• **Directions for this task**: To complete this task, print all the data below exactly but leave out the images.

• **Input data**:
------------------------------------

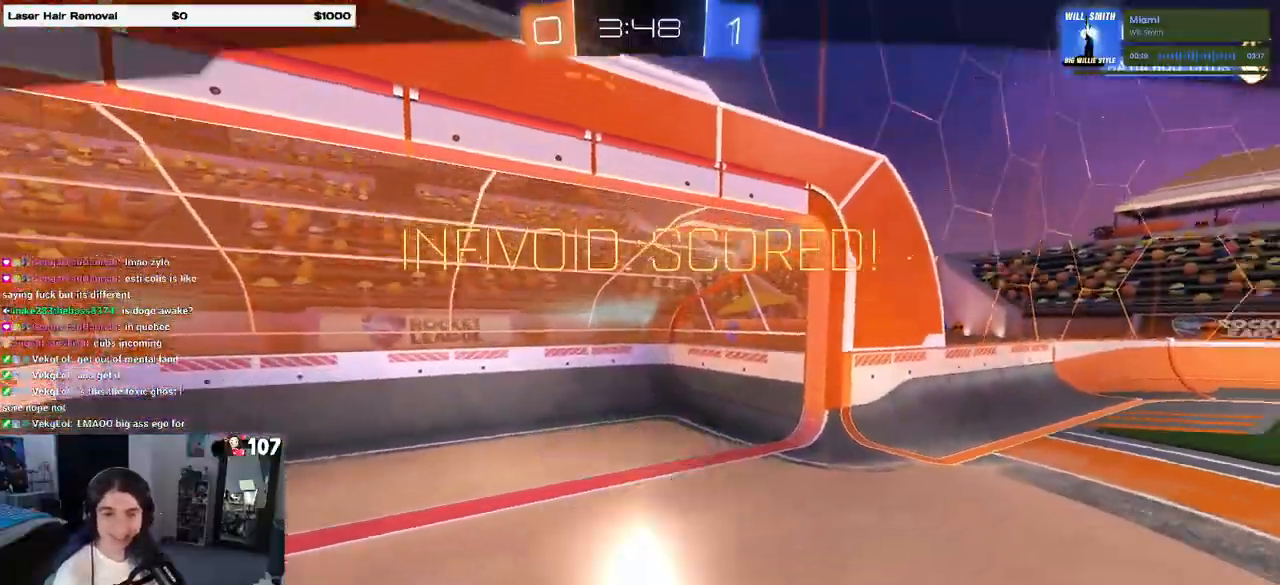
{"buttons": ["CROSS"], "left_stick": "center", "right_stick": "center", "events": [[33, "CROSS", "down"], [150, "CROSS", "up"], [250, "CROSS", "down"], [367, "CROSS", "up"], [450, "CROSS", "down"]]}
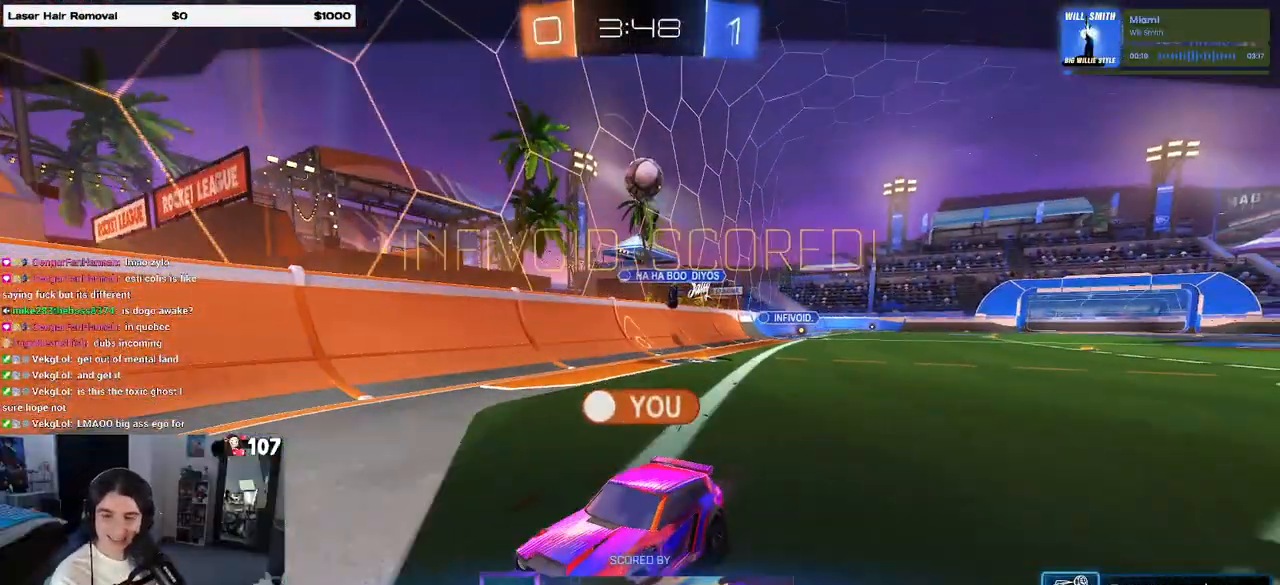
{"buttons": [], "left_stick": "center", "right_stick": "center", "events": [[67, "CROSS", "up"], [133, "CROSS", "down"], [283, "CROSS", "up"], [367, "CROSS", "down"], [500, "CROSS", "up"]]}
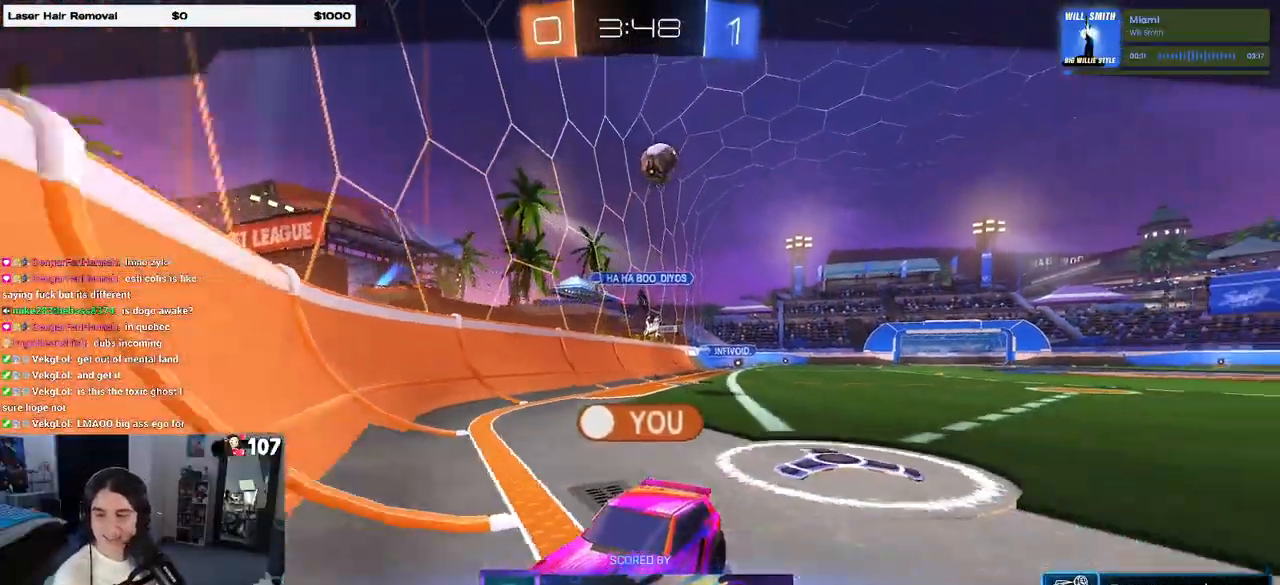
{"buttons": ["CROSS"], "left_stick": "center", "right_stick": "center", "events": [[83, "CROSS", "down"], [200, "CROSS", "up"], [300, "CROSS", "down"], [417, "CROSS", "up"], [500, "CROSS", "down"]]}
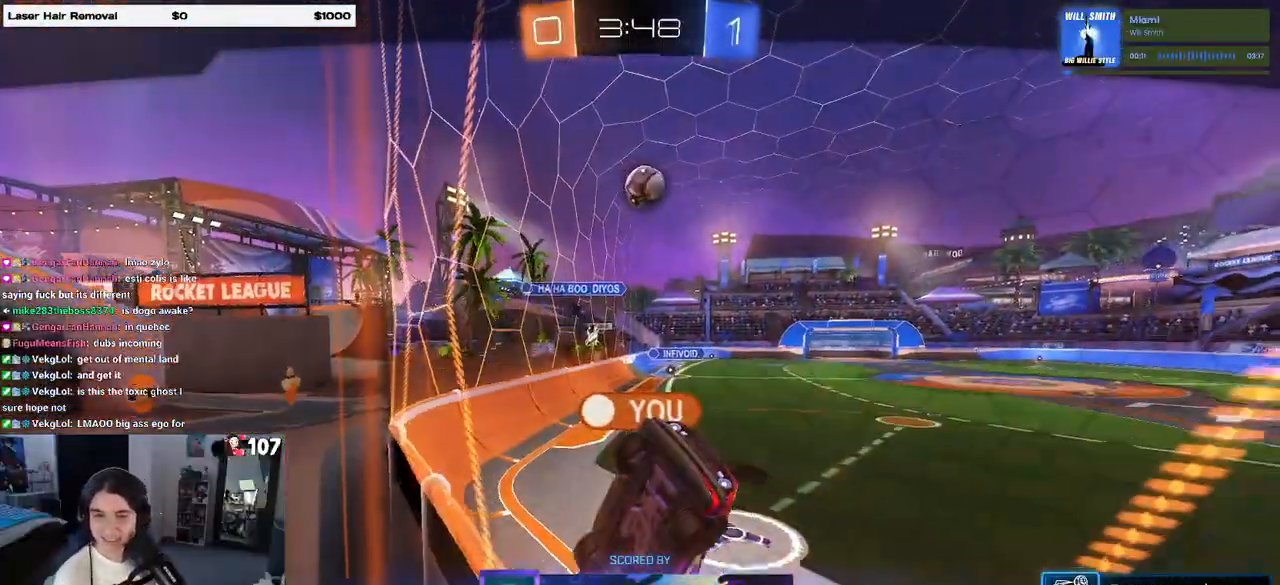
{"buttons": [], "left_stick": "center", "right_stick": "center", "events": [[117, "CROSS", "up"], [217, "CROSS", "down"], [333, "CROSS", "up"]]}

------------------------------------

• **Answer space**:
{"buttons": ["CROSS"], "left_stick": "center", "right_stick": "center", "events": [[33, "CROSS", "down"], [150, "CROSS", "up"], [250, "CROSS", "down"], [367, "CROSS", "up"], [450, "CROSS", "down"]]}
{"buttons": [], "left_stick": "center", "right_stick": "center", "events": [[67, "CROSS", "up"], [133, "CROSS", "down"], [283, "CROSS", "up"], [367, "CROSS", "down"], [500, "CROSS", "up"]]}
{"buttons": ["CROSS"], "left_stick": "center", "right_stick": "center", "events": [[83, "CROSS", "down"], [200, "CROSS", "up"], [300, "CROSS", "down"], [417, "CROSS", "up"], [500, "CROSS", "down"]]}
{"buttons": [], "left_stick": "center", "right_stick": "center", "events": [[117, "CROSS", "up"], [217, "CROSS", "down"], [333, "CROSS", "up"]]}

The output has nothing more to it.